Task details
Every line from the start of the data through the line containing "G04 APERTURE LIST*" should be retyped exactly; the pictures should not.

Task data
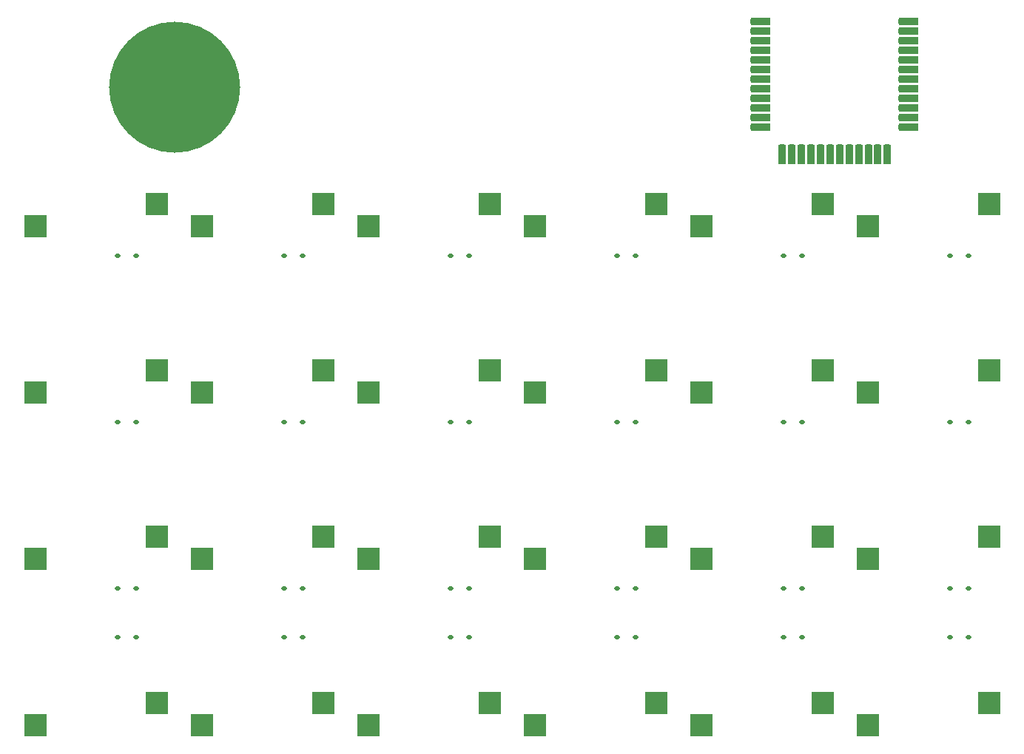
<source format=gbr>
%TF.GenerationSoftware,KiCad,Pcbnew,7.0.1*%
%TF.CreationDate,2023-05-06T18:31:28+10:00*%
%TF.ProjectId,switch_grid_test,73776974-6368-45f6-9772-69645f746573,rev?*%
%TF.SameCoordinates,Original*%
%TF.FileFunction,Paste,Bot*%
%TF.FilePolarity,Positive*%
%FSLAX46Y46*%
G04 Gerber Fmt 4.6, Leading zero omitted, Abs format (unit mm)*
G04 Created by KiCad (PCBNEW 7.0.1) date 2023-05-06 18:31:28*
%MOMM*%
%LPD*%
G01*
G04 APERTURE LIST*
G04 Aperture macros list*
%AMRoundRect*
0 Rectangle with rounded corners*
0 $1 Rounding radius*
0 $2 $3 $4 $5 $6 $7 $8 $9 X,Y pos of 4 corners*
0 Add a 4 corners polygon primitive as box body*
4,1,4,$2,$3,$4,$5,$6,$7,$8,$9,$2,$3,0*
0 Add four circle primitives for the rounded corners*
1,1,$1+$1,$2,$3*
1,1,$1+$1,$4,$5*
1,1,$1+$1,$6,$7*
1,1,$1+$1,$8,$9*
0 Add four rect primitives between the rounded corners*
20,1,$1+$1,$2,$3,$4,$5,0*
20,1,$1+$1,$4,$5,$6,$7,0*
20,1,$1+$1,$6,$7,$8,$9,0*
20,1,$1+$1,$8,$9,$2,$3,0*%
G04 Aperture macros list end*
%ADD10R,2.550000X2.500000*%
%ADD11RoundRect,0.112500X-0.187500X-0.112500X0.187500X-0.112500X0.187500X0.112500X-0.187500X0.112500X0*%
%ADD12RoundRect,0.225000X0.918000X0.225000X-0.918000X0.225000X-0.918000X-0.225000X0.918000X-0.225000X0*%
%ADD13RoundRect,0.225000X0.225000X-0.918000X0.225000X0.918000X-0.225000X0.918000X-0.225000X-0.918000X0*%
%ADD14RoundRect,0.225000X-0.918000X-0.225000X0.918000X-0.225000X0.918000X0.225000X-0.918000X0.225000X0*%
%ADD15C,15.000000*%
G04 APERTURE END LIST*
D10*
%TO.C,SW6*%
X136310000Y-107980000D03*
X150160000Y-105440000D03*
%TD*%
%TO.C,SW9*%
X79160000Y-127030000D03*
X93010000Y-124490000D03*
%TD*%
%TO.C,SW20*%
X60110000Y-165130000D03*
X73960000Y-162590000D03*
%TD*%
%TO.C,SW19*%
X41060000Y-165130000D03*
X54910000Y-162590000D03*
%TD*%
%TO.C,SW5*%
X117260000Y-107980000D03*
X131110000Y-105440000D03*
%TD*%
%TO.C,SW12*%
X136310000Y-127030000D03*
X150160000Y-124490000D03*
%TD*%
%TO.C,SW2*%
X60110000Y-107980000D03*
X73960000Y-105440000D03*
%TD*%
%TO.C,SW4*%
X98210000Y-107980000D03*
X112060000Y-105440000D03*
%TD*%
%TO.C,SW7*%
X41060000Y-127030000D03*
X54910000Y-124490000D03*
%TD*%
%TO.C,SW22*%
X98210000Y-165130000D03*
X112060000Y-162590000D03*
%TD*%
%TO.C,SW21*%
X79160000Y-165130000D03*
X93010000Y-162590000D03*
%TD*%
%TO.C,SW18*%
X136310000Y-146080000D03*
X150160000Y-143540000D03*
%TD*%
%TO.C,SW13*%
X41060000Y-146080000D03*
X54910000Y-143540000D03*
%TD*%
%TO.C,SW23*%
X117260000Y-165130000D03*
X131110000Y-162590000D03*
%TD*%
%TO.C,SW24*%
X136310000Y-165130000D03*
X150160000Y-162590000D03*
%TD*%
%TO.C,SW14*%
X60110000Y-146080000D03*
X73960000Y-143540000D03*
%TD*%
%TO.C,SW16*%
X98210000Y-146080000D03*
X112060000Y-143540000D03*
%TD*%
%TO.C,SW10*%
X98210000Y-127030000D03*
X112060000Y-124490000D03*
%TD*%
%TO.C,SW1*%
X41060000Y-107980000D03*
X54910000Y-105440000D03*
%TD*%
%TO.C,SW15*%
X79160000Y-146080000D03*
X93010000Y-143540000D03*
%TD*%
%TO.C,SW8*%
X60110000Y-127030000D03*
X73960000Y-124490000D03*
%TD*%
%TO.C,SW3*%
X79160000Y-107980000D03*
X93010000Y-105440000D03*
%TD*%
%TO.C,SW17*%
X117260000Y-146080000D03*
X131110000Y-143540000D03*
%TD*%
%TO.C,SW11*%
X117260000Y-127030000D03*
X131110000Y-124490000D03*
%TD*%
D11*
%TO.C,D5*%
X126650000Y-111400000D03*
X128750000Y-111400000D03*
%TD*%
%TO.C,D17*%
X126650000Y-149500000D03*
X128750000Y-149500000D03*
%TD*%
%TO.C,D9*%
X88550000Y-130450000D03*
X90650000Y-130450000D03*
%TD*%
%TO.C,D6*%
X145700000Y-111400000D03*
X147800000Y-111400000D03*
%TD*%
%TO.C,D18*%
X145700000Y-149500000D03*
X147800000Y-149500000D03*
%TD*%
%TO.C,D14*%
X69500000Y-149500000D03*
X71600000Y-149500000D03*
%TD*%
%TO.C,D16*%
X107600000Y-149500000D03*
X109700000Y-149500000D03*
%TD*%
%TO.C,D10*%
X107600000Y-130450000D03*
X109700000Y-130450000D03*
%TD*%
D12*
%TO.C,U1*%
X141000000Y-84553500D03*
X141000000Y-85653500D03*
X141000000Y-86753500D03*
X141000000Y-87853500D03*
X141000000Y-88953500D03*
X141000000Y-90053500D03*
X141000000Y-91153500D03*
X141000000Y-92253500D03*
X141000000Y-93353500D03*
X141000000Y-94453500D03*
X141000000Y-95553500D03*
X141000000Y-96653500D03*
D13*
X138550000Y-99753500D03*
X137450000Y-99753500D03*
X136350000Y-99753500D03*
X135250000Y-99753500D03*
X134150000Y-99753500D03*
X133050000Y-99753500D03*
X131950000Y-99753500D03*
X130850000Y-99753500D03*
X129750000Y-99753500D03*
X128650000Y-99753500D03*
X127550000Y-99753500D03*
X126450000Y-99753500D03*
D14*
X124000000Y-96653500D03*
X124000000Y-95553500D03*
X124000000Y-94453500D03*
X124000000Y-93353500D03*
X124000000Y-92253500D03*
X124000000Y-91153500D03*
X124000000Y-90053500D03*
X124000000Y-88953500D03*
X124000000Y-87853500D03*
X124000000Y-86753500D03*
X124000000Y-85653500D03*
X124000000Y-84553500D03*
%TD*%
D11*
%TO.C,D8*%
X69500000Y-130450000D03*
X71600000Y-130450000D03*
%TD*%
%TO.C,D20*%
X69500000Y-155050000D03*
X71600000Y-155050000D03*
%TD*%
%TO.C,D1*%
X50450000Y-111400000D03*
X52550000Y-111400000D03*
%TD*%
%TO.C,D7*%
X50450000Y-130450000D03*
X52550000Y-130450000D03*
%TD*%
%TO.C,D4*%
X107600000Y-111400000D03*
X109700000Y-111400000D03*
%TD*%
%TO.C,D24*%
X145700000Y-155050000D03*
X147800000Y-155050000D03*
%TD*%
%TO.C,D15*%
X88550000Y-149500000D03*
X90650000Y-149500000D03*
%TD*%
%TO.C,D22*%
X107600000Y-155050000D03*
X109700000Y-155050000D03*
%TD*%
%TO.C,D2*%
X69500000Y-111400000D03*
X71600000Y-111400000D03*
%TD*%
%TO.C,D11*%
X126650000Y-130450000D03*
X128750000Y-130450000D03*
%TD*%
D15*
%TO.C,BT1*%
X56937000Y-92050000D03*
%TD*%
D11*
%TO.C,D21*%
X88550000Y-155050000D03*
X90650000Y-155050000D03*
%TD*%
%TO.C,D19*%
X50450000Y-155050000D03*
X52550000Y-155050000D03*
%TD*%
%TO.C,D13*%
X50450000Y-149500000D03*
X52550000Y-149500000D03*
%TD*%
%TO.C,D12*%
X145700000Y-130450000D03*
X147800000Y-130450000D03*
%TD*%
%TO.C,D3*%
X88550000Y-111400000D03*
X90650000Y-111400000D03*
%TD*%
%TO.C,D23*%
X126650000Y-155050000D03*
X128750000Y-155050000D03*
%TD*%
M02*

</source>
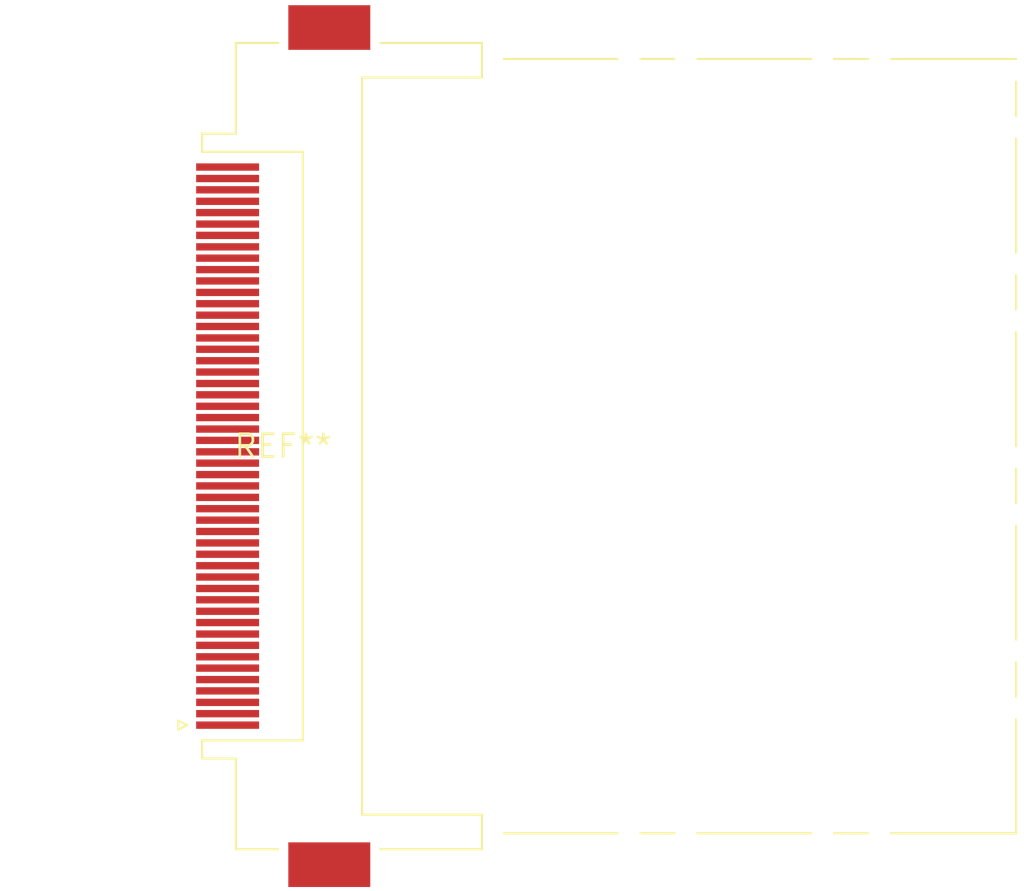
<source format=kicad_pcb>
(kicad_pcb (version 20240108) (generator pcbnew)

  (general
    (thickness 1.6)
  )

  (paper "A4")
  (layers
    (0 "F.Cu" signal)
    (31 "B.Cu" signal)
    (32 "B.Adhes" user "B.Adhesive")
    (33 "F.Adhes" user "F.Adhesive")
    (34 "B.Paste" user)
    (35 "F.Paste" user)
    (36 "B.SilkS" user "B.Silkscreen")
    (37 "F.SilkS" user "F.Silkscreen")
    (38 "B.Mask" user)
    (39 "F.Mask" user)
    (40 "Dwgs.User" user "User.Drawings")
    (41 "Cmts.User" user "User.Comments")
    (42 "Eco1.User" user "User.Eco1")
    (43 "Eco2.User" user "User.Eco2")
    (44 "Edge.Cuts" user)
    (45 "Margin" user)
    (46 "B.CrtYd" user "B.Courtyard")
    (47 "F.CrtYd" user "F.Courtyard")
    (48 "B.Fab" user)
    (49 "F.Fab" user)
    (50 "User.1" user)
    (51 "User.2" user)
    (52 "User.3" user)
    (53 "User.4" user)
    (54 "User.5" user)
    (55 "User.6" user)
    (56 "User.7" user)
    (57 "User.8" user)
    (58 "User.9" user)
  )

  (setup
    (pad_to_mask_clearance 0)
    (pcbplotparams
      (layerselection 0x00010fc_ffffffff)
      (plot_on_all_layers_selection 0x0000000_00000000)
      (disableapertmacros false)
      (usegerberextensions false)
      (usegerberattributes false)
      (usegerberadvancedattributes false)
      (creategerberjobfile false)
      (dashed_line_dash_ratio 12.000000)
      (dashed_line_gap_ratio 3.000000)
      (svgprecision 4)
      (plotframeref false)
      (viasonmask false)
      (mode 1)
      (useauxorigin false)
      (hpglpennumber 1)
      (hpglpenspeed 20)
      (hpglpendiameter 15.000000)
      (dxfpolygonmode false)
      (dxfimperialunits false)
      (dxfusepcbnewfont false)
      (psnegative false)
      (psa4output false)
      (plotreference false)
      (plotvalue false)
      (plotinvisibletext false)
      (sketchpadsonfab false)
      (subtractmaskfromsilk false)
      (outputformat 1)
      (mirror false)
      (drillshape 1)
      (scaleselection 1)
      (outputdirectory "")
    )
  )

  (net 0 "")

  (footprint "CF-Card_3M_N7E50-E516xx-30" (layer "F.Cu") (at 0 0))

)

</source>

Solution to the exercise
<source format=gbr>
%TF.GenerationSoftware,KiCad,Pcbnew,7.0.1*%
%TF.CreationDate,2023-05-06T18:31:28+10:00*%
%TF.ProjectId,switch_grid_test,73776974-6368-45f6-9772-69645f746573,rev?*%
%TF.SameCoordinates,Original*%
%TF.FileFunction,Paste,Bot*%
%TF.FilePolarity,Positive*%
%FSLAX46Y46*%
G04 Gerber Fmt 4.6, Leading zero omitted, Abs format (unit mm)*
G04 Created by KiCad (PCBNEW 7.0.1) date 2023-05-06 18:31:28*
%MOMM*%
%LPD*%
G01*
G04 APERTURE LIST*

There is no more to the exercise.